#### [Text segment]

:::

United States District Court, E.D. Missouri, Eastern Division

March 28, 2017

UNITED STATES OF AMERICA, Plaintiff,
v.
FERNANDO RAMOS-LOPEZ Defendant.

          ORDER - WAIVER OF POTENTIAL CONFLICT OF INTEREST

          CATHERINE D. PERRY UNITED STATES DISTRICT JUDGE

         Currently before the Court is the government's Motion For Inquiry Into Potential For Conflict of Interest (hereinafter “Motion for Inquiry”). The potential conflict at issue involves two separately filed, but related, criminal cases, both pending before the Honorable Catherine D. Perry. See United States v. Fernando Ramos-Lopez, 4:16 CR 172 CDP, and United States v. Israel Angeles-Montezuma, S1-4:16 CR 426 CDP (JMB).[1] Pretrial proceedings in the Angeles-Montezuma matter have been referred to United States Magistrate Judge John Bodenhausen, pursuant 28 U.S.C. § 636(b). Substantially identical orders will be entered in both cases. Counsel of record for Ramos-Lopez is Mario DiSalvo, who is admitted pro hac vice. Counsel of record for Angels-Montezuma is Yan Shrayberman, who is also admitted pro hac vice.

         On March 6, 2017, on the basis of the information in the government's Motion for Inquiry, the Court held an attorney's only status conference with the participation of Messrs. DiSalvo and Shrayberman, Assistant United States Attorney (“AUSA”) Sirena Wissler, District Judge Perry, and Magistrate Judge Bodenhausen. During the status hearing, Ms. Wissler described the general circumstances leading up to her Motion for Inquiry, and Mr. DiSalvo confirmed that, although he had not entered his appearance on behalf of Angeles-Montezuma, he was assisting in Angeles-Montezuma's representation with Mr. Shrayberman. As a result of the March 6th status conference, the Court scheduled separate conflict hearings for Defendants Ramos-Lopez and Angeles-Montezuma.

         Relevant Procedural and Factual Background

         I. U.S. v. Fernando Ramos-Lopez - 4:16 CR 172 CDP

         On April 11, 2016, Ramos-Lopez[2] and several other individuals were arrested on a federal complaint (case no. 4:16 MJ 6037 PLC) related to the seizure of more than 50 pounds of suspected methamphetamine in the Eastern District of Missouri. On April 20, 2016, the Grand Jury returned an indictment charging eight individuals, including Ramos-Lopez, with possession with intent to distribute in excess of 50 grams of methamphetamine, in violation of 21 U.S.C. § 841.

         William Margulis was initially appointed to represent Ramos-Lopez in connection with the complaint. On April 21, 2016, R. Tyson Mutrux entered his appearance on behalf of Ramos-Lopez and Mr. Margulis withdrew. Mr. Mutrux represented Ramos-Lopez through the primary pretrial proceedings. On November 17, 2016, the Court granted Mr. DiSalvo' motion for leave to appear pro hac vice on behalf of Ramos-Lopez. Ramos-Lopez's trial is currently set for June 26, 2017.

         On February 27, 2017, AUSA Wissler filed the government's Motion for Inquiry in Ramos-Lopez's case.

         II.U.S. v. Israel Angeles-Montezuma - S1-4:16 CR 426 CDP (JMB)

:::

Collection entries
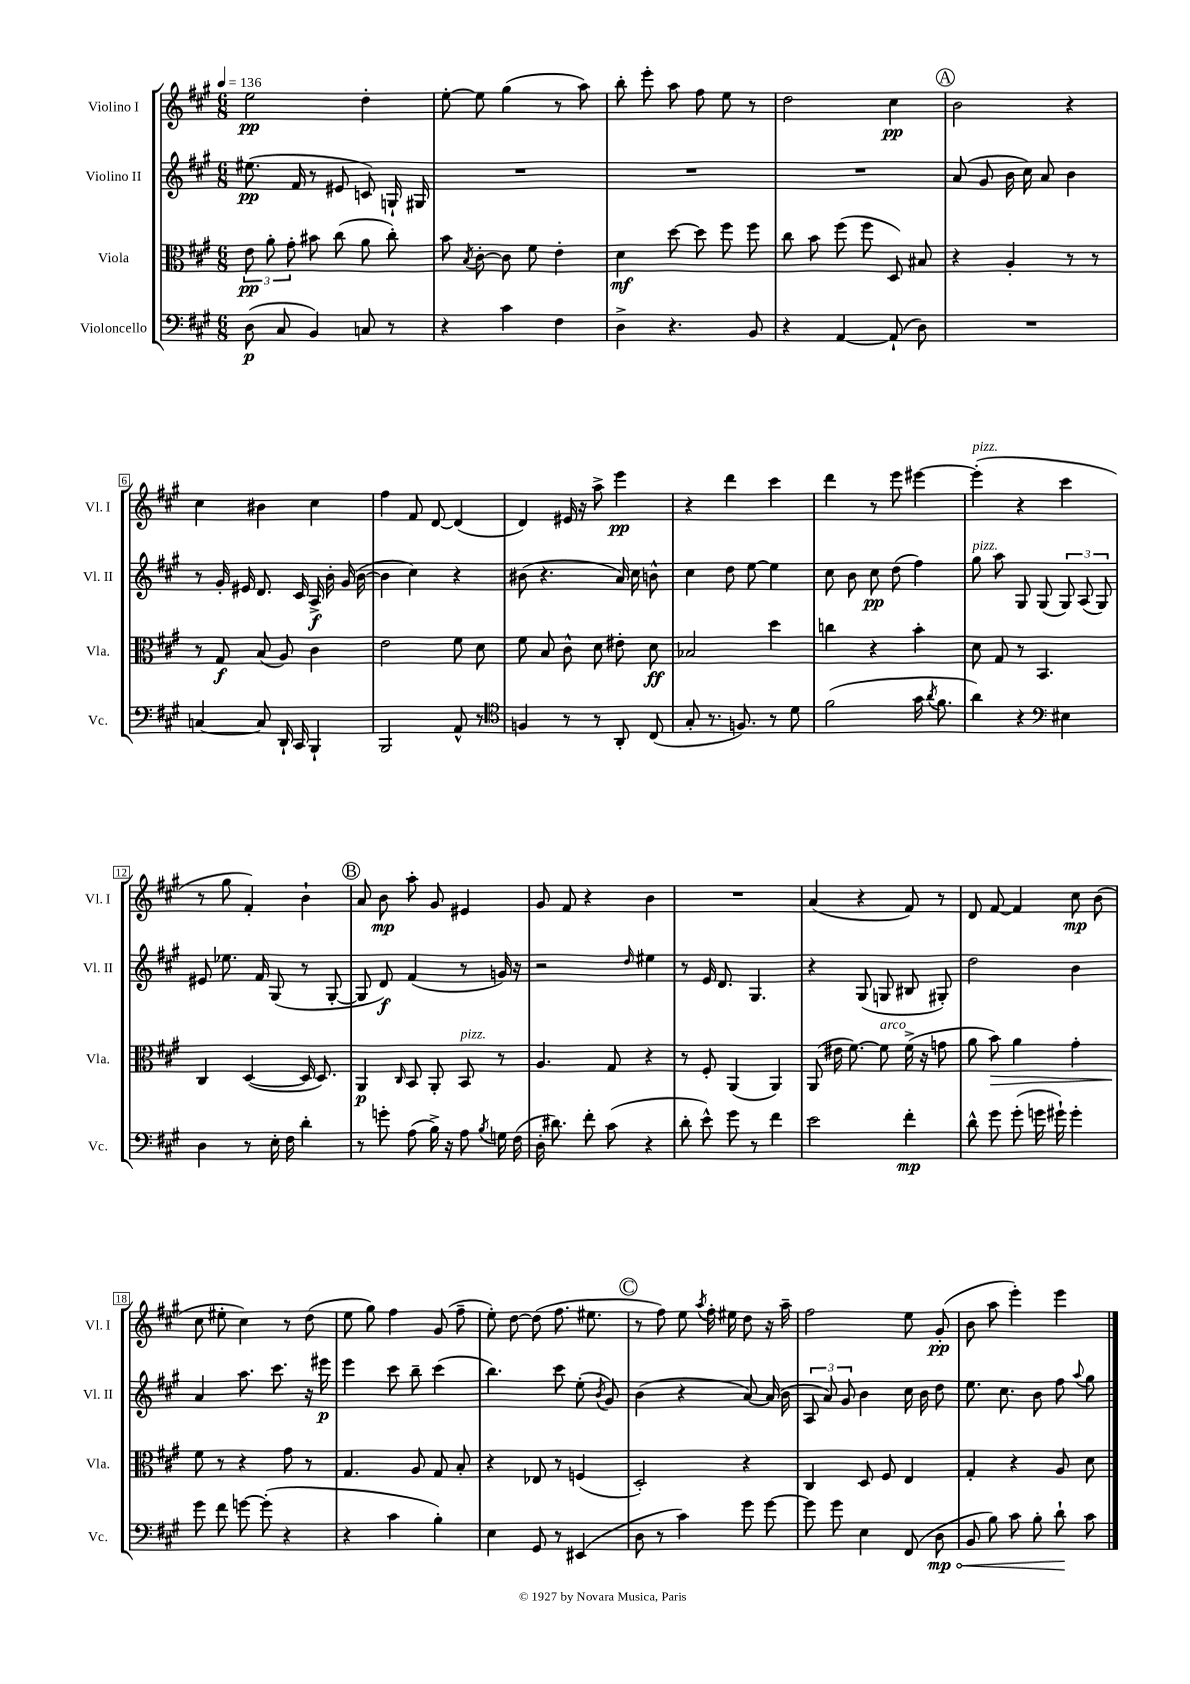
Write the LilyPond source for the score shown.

<<
\new StaffGroup <<
\new Staff = "s0" \with { instrumentName = "Violino I" shortInstrumentName = "Vl. I" } {
    \clef treble \key a \major \numericTimeSignature \time 6/8 \tempo 4 = 136
    \autoBeamOff e''2\pp d''4-. |
    e''8~-. e''8 gis''4( r8 a''8) |
    b''8-. e'''8-. a''8 fis''8 e''8 r8 |
    d''2 cis''4\pp |
    \mark \markup { \circle "A" } b'2 r4 |
    cis''4 bis'4 cis''4 |
    fis''4 fis'8 d'8~ d'4( |
    d'4) eis'16 r16 a''8-> e'''4\pp |
    r4 d'''4 cis'''4 |
    d'''4 r8 e'''8 eis'''4~ |
    eis'''4-.^\markup { \italic "pizz." }( r4 cis'''4 |
    r8 gis''8 fis'4-.) b'4-! |
    \mark \markup { \circle "B" } a'8 b'8\mp a''8-. gis'8 eis'4 |
    gis'8 fis'8 r4 b'4 |
    R2. |
    a'4( r4 fis'8) r8 |
    d'8 fis'8~ fis'4 cis''8\mp b'8( |
    cis''8 eis''8-. cis''4) r8 d''8( |
    e''8 gis''8) fis''4 gis'8( fis''8-- |
    e''8-.) d''8~ d''8( fis''8. eis''8. |
    \mark \markup { \circle "C" } r8 fis''8) e''8 \acciaccatura { a''8 } fis''16-. eis''16 d''8 r16 a''16-- |
    fis''2 e''8 gis'8-.\pp( |
    b'8 a''8 e'''4-.) e'''4 \bar "|." |
}
\new Staff = "s1" \with { instrumentName = "Violino II" shortInstrumentName = "Vl. II" } {
    \clef treble \key a \major \numericTimeSignature \time 6/8
    \autoBeamOff eis''8.\pp( fis'16 r8 eis'8 c'8) g16-! gis16 |
    R2. |
    R2. |
    R2. |
    \mark \markup { \circle "A" } a'8( gis'8 b'16 cis''16) a'8 b'4 |
    r8 gis'16-. eis'16 d'8. cis'16 a16->\f b'16-. gis'16( b'16~ |
    b'4 cis''4) r4 |
    bis'8( r4. a'16) cis''16 b'8-^ |
    cis''4 d''8 e''8~ e''4 |
    cis''8 b'8 cis''8\pp d''8( fis''4) |
    gis''8^\markup { \italic "pizz." } a''8 gis8 gis8( \tuplet 3/2 { gis8) a8( gis8) } |
    eis'8 ees''8. fis'16 gis8( r8 gis8~-. |
    \mark \markup { \circle "B" } gis8 d'8\f) fis'4( r8 g'16) r16 |
    r2 \grace { d''16 } eis''4 |
    r8 e'16 d'8. gis4. |
    r4 gis8( g8 bis8 gis8-.) |
    d''2 b'4 |
    a'4 a''8. cis'''8. r16 eis'''16\p |
    e'''4 cis'''8 b''8-- cis'''4( |
    b''4.) cis'''8 e''8-.( \acciaccatura { b'8 } gis'8) |
    \mark \markup { \circle "C" } b'4( r4 a'8~) a'16( b'16 |
    \tuplet 3/2 { a8 a'8) gis'8 } b'4 cis''16 b'16 d''8 |
    e''8. cis''8. b'8 fis''8 \appoggiatura { a''8 } gis''8 \bar "|." |
}
\new Staff = "s2" \with { instrumentName = "Viola" shortInstrumentName = "Vla." } {
    \clef alto \key a \major \numericTimeSignature \time 6/8
    \autoBeamOff \tuplet 3/2 { e'8\pp a'8-. gis'8-. } bis'8 cis''8( a'8 cis''8-.) |
    b'8 \acciaccatura { b8 } cis'8~-. cis'8 fis'8 e'4-. |
    d'4\mf d''8~ d''8 fis''8 fis''8 |
    cis''8 b'8 fis''8( fis''8 d8) bis8 |
    \mark \markup { \circle "A" } r4 a4-. r8 r8 |
    r8 gis8\f b8( a8) cis'4 |
    e'2 fis'8 d'8 |
    fis'8 b8 cis'8-^ d'8 eis'8-. d'8\ff |
    bes2 d''4 |
    c''4 r4 b'4-. |
    d'8 gis8 r8 b,4. |
    cis4 d4~( d16 d8.) |
    \mark \markup { \circle "B" } a,4\p \grace { cis16 } b,8 a,8-. b,8^\markup { \italic "pizz." } r8 |
    a4. gis8 r4 |
    r8 fis8-. a,4( a,4) |
    a,8( eis'16 fis'8.~) fis'8^\markup { \italic "arco" } fis'16->( r16 g'8 |
    a'8 b'8\>) a'4 gis'4-. |
    fis'8\! r8 r4 gis'8 r8 |
    gis4. a8 gis8 b8-. |
    r4 ees8 r8 f4( |
    \mark \markup { \circle "C" } d2-.) r4 |
    cis4 d8 fis8 e4 |
    gis4-. r4 a8 d'8 \bar "|." |
}
\new Staff = "s3" \with { instrumentName = "Violoncello" shortInstrumentName = "Vc." } {
    \clef bass \key a \major \numericTimeSignature \time 6/8
    \autoBeamOff d8\p( cis8 b,4) c8 r8 |
    r4 cis'4 fis4 |
    d4-> r4. b,8 |
    r4 a,4~ a,8-!( d8) |
    \mark \markup { \circle "A" } R2. |
    c4~ c8 d,16-! cis,16 b,,4-! |
    b,,2 a,8-^ r8 |
    \clef tenor f4 r8 r8 a,8-. cis8( |
    gis8-. r8. f8.) r8 d'8 |
    fis'2( gis'16 \acciaccatura { a'8 } fis'8. |
    a'4) r4 \clef bass eis4 |
    d4 r8 e16-. fis16 d'4-. |
    \mark \markup { \circle "B" } r8 g'8-. a8( b16->) r16 a8 \acciaccatura { b8 } g16 fis16( |
    d16-. dis'8.) fis'8-. cis'8( r4 |
    d'8-. e'8-^) gis'8 r8 fis'4 |
    e'2 fis'4-.\mp |
    d'8-^ gis'8 gis'8-.( g'16 gis'16-!) gis'4-. |
    gis'8 fis'8 g'8~ g'8-.( r4 |
    r4 cis'4 b4-.) |
    e4 gis,8 r8 eis,4( |
    \mark \markup { \circle "C" } d8 r8 cis'4) gis'8 gis'8~ |
    gis'8 gis'8 e4 fis,8( \once \override Hairpin.circled-tip = ##t d8\mp\< |
    b,8 b8) cis'8 b8-. d'8-!\! cis'8 \bar "|." |
}
>>
>>
\layout { \context { \Score \override BarNumber.stencil = #(make-stencil-boxer 0.1 0.3 ly:text-interface::print) } }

:::

#### [What to do]
A – According to the court order, what date is Ramos-Lopez's trial currently set for?
B – Gather every line of the records that contains the string "numericTimeSignature".

#### [Completed exercise]
A – June 26, 2017.

B –
    \clef treble \key a \major \numericTimeSignature \time 6/8 \tempo 4 = 136
    \clef treble \key a \major \numericTimeSignature \time 6/8
    \clef alto \key a \major \numericTimeSignature \time 6/8
    \clef bass \key a \major \numericTimeSignature \time 6/8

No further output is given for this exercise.